LISTED RECORDS Block Start
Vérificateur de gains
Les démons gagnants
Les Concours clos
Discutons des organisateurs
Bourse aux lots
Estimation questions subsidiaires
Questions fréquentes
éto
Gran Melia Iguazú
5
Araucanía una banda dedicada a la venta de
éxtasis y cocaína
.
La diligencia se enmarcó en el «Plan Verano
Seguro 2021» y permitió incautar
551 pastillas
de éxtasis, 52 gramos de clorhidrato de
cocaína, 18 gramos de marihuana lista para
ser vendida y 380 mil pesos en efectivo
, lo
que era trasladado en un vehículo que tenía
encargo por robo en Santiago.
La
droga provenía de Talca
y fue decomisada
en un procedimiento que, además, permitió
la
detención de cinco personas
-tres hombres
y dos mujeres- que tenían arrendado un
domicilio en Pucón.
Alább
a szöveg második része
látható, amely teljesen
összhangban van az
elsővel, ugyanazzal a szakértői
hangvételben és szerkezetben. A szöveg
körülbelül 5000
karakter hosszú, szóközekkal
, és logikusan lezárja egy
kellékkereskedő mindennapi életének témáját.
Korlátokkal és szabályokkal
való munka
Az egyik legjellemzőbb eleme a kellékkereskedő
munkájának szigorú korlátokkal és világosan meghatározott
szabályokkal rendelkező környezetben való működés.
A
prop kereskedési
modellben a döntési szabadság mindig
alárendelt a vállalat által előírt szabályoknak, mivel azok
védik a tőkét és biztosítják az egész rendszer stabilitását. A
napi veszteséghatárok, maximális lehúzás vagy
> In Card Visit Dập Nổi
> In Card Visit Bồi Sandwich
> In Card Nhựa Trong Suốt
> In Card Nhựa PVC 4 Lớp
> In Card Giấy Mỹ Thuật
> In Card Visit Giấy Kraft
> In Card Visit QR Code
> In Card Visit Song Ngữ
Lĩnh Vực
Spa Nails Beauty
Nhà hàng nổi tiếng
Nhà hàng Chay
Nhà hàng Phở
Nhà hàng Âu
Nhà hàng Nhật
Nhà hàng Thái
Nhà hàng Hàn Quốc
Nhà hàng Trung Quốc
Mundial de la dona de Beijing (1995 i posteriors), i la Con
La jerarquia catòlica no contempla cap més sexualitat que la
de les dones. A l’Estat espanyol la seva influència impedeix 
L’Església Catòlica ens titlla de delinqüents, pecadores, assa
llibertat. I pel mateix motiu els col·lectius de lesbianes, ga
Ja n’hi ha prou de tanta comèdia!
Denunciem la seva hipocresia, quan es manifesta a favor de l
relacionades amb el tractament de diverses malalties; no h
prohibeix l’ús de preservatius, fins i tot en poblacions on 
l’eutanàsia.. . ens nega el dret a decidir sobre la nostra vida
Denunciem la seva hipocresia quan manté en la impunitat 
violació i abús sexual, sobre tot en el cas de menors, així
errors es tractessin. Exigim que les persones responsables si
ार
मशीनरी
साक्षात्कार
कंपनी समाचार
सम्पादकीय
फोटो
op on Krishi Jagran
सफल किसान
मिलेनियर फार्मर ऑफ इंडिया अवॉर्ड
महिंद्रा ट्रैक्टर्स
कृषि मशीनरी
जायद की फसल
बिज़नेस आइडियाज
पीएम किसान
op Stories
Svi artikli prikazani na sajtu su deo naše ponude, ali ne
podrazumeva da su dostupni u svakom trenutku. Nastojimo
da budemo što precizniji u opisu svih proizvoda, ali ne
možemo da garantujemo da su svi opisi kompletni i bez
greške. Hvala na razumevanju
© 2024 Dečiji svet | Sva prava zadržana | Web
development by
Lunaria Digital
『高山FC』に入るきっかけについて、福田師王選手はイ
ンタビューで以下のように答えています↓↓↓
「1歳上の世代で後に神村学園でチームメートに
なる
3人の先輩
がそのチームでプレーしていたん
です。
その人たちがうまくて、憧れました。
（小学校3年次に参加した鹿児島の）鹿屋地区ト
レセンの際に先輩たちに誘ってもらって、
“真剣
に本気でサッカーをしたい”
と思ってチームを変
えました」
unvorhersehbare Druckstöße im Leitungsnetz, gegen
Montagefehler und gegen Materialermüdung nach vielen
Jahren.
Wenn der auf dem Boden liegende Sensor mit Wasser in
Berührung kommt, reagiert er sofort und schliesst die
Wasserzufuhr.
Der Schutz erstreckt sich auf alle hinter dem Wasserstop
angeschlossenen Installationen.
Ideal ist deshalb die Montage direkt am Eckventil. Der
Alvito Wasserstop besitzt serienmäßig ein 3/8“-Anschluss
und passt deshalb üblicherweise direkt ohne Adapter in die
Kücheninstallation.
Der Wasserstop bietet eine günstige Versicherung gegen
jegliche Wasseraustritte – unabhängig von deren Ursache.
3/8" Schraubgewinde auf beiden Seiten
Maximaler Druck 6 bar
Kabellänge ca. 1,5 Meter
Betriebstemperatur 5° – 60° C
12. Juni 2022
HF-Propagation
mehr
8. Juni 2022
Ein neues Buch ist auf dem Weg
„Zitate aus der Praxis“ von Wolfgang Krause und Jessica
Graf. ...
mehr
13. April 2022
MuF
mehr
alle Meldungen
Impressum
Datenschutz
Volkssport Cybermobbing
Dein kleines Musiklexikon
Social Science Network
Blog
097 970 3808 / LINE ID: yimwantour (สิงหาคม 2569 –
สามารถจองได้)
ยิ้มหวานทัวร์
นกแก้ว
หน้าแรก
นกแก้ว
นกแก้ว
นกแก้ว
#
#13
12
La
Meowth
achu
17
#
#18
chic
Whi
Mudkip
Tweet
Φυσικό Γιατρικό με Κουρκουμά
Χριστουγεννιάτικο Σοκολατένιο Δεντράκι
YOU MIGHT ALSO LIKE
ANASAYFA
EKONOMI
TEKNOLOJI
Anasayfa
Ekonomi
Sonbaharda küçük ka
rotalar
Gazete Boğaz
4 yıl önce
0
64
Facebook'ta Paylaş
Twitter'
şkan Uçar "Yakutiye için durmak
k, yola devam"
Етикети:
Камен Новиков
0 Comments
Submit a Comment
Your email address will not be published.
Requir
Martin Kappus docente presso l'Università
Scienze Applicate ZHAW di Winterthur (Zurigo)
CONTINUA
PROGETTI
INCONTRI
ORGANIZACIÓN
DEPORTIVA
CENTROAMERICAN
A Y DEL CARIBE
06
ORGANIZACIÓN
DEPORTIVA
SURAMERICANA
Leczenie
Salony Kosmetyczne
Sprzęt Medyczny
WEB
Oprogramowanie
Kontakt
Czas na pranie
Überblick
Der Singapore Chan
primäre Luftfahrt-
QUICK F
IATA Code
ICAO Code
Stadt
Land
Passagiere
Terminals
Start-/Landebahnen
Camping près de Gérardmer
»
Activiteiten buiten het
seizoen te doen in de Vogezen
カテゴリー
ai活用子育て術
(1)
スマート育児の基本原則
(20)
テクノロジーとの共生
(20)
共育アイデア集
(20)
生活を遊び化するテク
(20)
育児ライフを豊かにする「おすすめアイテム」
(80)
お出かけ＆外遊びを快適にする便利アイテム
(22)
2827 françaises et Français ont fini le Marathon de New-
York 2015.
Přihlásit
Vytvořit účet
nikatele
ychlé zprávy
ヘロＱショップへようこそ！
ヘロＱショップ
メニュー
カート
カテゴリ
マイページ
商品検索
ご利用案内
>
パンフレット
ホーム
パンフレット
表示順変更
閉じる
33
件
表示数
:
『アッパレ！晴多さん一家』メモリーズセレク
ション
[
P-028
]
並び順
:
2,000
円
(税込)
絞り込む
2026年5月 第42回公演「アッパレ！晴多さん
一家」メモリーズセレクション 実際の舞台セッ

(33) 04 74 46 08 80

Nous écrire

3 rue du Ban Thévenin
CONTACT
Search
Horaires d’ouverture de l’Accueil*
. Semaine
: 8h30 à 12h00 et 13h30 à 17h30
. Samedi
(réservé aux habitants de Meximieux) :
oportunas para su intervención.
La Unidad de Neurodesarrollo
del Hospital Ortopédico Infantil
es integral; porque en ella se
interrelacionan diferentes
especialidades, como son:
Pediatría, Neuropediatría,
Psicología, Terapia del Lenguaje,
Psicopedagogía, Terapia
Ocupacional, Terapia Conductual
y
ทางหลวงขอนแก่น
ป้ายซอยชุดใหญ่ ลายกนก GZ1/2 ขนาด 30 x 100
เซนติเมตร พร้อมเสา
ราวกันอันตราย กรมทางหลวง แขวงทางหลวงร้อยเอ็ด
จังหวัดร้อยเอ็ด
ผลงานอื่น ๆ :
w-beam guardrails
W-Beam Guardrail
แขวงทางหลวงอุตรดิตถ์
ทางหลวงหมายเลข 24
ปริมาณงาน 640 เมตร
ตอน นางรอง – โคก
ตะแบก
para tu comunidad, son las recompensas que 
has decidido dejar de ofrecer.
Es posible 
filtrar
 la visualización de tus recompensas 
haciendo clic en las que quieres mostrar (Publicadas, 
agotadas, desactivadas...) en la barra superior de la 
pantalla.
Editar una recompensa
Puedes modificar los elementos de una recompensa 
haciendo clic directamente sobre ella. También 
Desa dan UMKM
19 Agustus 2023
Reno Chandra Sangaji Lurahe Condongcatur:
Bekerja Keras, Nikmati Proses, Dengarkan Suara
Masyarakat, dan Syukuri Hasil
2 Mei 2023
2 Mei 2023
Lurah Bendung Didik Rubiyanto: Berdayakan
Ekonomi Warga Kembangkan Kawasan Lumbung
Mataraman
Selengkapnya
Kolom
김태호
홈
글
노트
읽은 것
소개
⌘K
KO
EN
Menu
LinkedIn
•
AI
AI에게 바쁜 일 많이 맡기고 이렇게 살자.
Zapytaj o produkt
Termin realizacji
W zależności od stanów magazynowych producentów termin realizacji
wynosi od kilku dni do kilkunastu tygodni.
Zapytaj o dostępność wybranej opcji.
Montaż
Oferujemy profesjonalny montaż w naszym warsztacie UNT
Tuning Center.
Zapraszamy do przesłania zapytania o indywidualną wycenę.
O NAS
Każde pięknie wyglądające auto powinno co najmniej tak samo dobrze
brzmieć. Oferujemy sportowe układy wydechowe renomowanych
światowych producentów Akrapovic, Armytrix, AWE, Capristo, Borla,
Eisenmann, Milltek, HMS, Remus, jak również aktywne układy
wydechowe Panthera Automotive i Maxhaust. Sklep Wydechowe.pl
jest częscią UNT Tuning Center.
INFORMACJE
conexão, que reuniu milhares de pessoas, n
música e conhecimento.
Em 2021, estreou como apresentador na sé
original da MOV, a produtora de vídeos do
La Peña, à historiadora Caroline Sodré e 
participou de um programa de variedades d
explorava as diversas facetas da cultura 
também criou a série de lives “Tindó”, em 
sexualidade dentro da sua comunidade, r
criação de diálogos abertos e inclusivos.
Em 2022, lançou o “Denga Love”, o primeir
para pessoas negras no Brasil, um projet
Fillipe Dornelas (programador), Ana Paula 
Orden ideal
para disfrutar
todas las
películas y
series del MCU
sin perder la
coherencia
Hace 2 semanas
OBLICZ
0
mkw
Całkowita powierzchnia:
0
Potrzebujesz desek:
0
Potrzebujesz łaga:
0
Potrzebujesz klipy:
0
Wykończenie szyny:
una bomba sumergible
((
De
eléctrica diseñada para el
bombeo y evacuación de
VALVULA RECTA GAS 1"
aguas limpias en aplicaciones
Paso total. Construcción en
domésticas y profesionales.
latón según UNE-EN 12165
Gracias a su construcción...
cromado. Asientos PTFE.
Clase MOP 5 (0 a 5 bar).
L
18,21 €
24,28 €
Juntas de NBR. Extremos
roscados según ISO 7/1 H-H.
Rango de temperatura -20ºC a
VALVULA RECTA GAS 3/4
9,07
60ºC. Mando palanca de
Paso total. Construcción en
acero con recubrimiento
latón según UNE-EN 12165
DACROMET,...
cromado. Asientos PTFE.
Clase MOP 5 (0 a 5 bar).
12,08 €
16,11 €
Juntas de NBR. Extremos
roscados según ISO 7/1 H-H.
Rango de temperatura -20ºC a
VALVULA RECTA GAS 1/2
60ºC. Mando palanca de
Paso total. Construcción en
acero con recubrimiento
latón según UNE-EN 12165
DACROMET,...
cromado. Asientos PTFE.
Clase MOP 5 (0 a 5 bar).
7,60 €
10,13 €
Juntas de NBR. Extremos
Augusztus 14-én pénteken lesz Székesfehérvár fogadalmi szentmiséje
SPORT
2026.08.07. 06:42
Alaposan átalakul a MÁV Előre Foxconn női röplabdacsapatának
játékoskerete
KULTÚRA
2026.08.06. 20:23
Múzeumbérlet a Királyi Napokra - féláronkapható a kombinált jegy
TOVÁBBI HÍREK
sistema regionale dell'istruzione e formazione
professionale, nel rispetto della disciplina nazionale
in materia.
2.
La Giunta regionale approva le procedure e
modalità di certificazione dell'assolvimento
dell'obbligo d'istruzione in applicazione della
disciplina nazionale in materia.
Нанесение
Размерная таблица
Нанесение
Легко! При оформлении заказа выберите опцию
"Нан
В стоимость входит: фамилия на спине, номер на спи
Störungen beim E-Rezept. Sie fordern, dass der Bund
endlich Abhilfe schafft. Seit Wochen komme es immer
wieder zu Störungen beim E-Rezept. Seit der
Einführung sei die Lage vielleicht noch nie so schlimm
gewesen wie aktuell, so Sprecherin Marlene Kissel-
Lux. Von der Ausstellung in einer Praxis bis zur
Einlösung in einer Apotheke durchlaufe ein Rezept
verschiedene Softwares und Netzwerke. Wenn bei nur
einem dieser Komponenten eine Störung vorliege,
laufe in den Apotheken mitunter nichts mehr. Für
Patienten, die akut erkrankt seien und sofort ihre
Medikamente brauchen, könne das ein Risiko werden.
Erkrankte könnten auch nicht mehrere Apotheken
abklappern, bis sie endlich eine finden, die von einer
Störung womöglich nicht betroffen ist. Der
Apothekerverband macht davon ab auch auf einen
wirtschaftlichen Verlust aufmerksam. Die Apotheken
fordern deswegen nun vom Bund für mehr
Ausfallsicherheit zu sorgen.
LISTED RECORDS Block End
* _WHAT NEEDS TO BE DONE_
Return, unchanged, the run of lines above that opens with the line containing "kellékkereskedő mindennapi életének témáját." and closes with the line containing "Giấy Mỹ Thuật". Include both.

* _SOLUTION TO THIS TASK_
kellékkereskedő mindennapi életének témáját.
Korlátokkal és szabályokkal
való munka
Az egyik legjellemzőbb eleme a kellékkereskedő
munkájának szigorú korlátokkal és világosan meghatározott
szabályokkal rendelkező környezetben való működés.
A
prop kereskedési
modellben a döntési szabadság mindig
alárendelt a vállalat által előírt szabályoknak, mivel azok
védik a tőkét és biztosítják az egész rendszer stabilitását. A
napi veszteséghatárok, maximális lehúzás vagy
> In Card Visit Dập Nổi
> In Card Visit Bồi Sandwich
> In Card Nhựa Trong Suốt
> In Card Nhựa PVC 4 Lớp
> In Card Giấy Mỹ Thuật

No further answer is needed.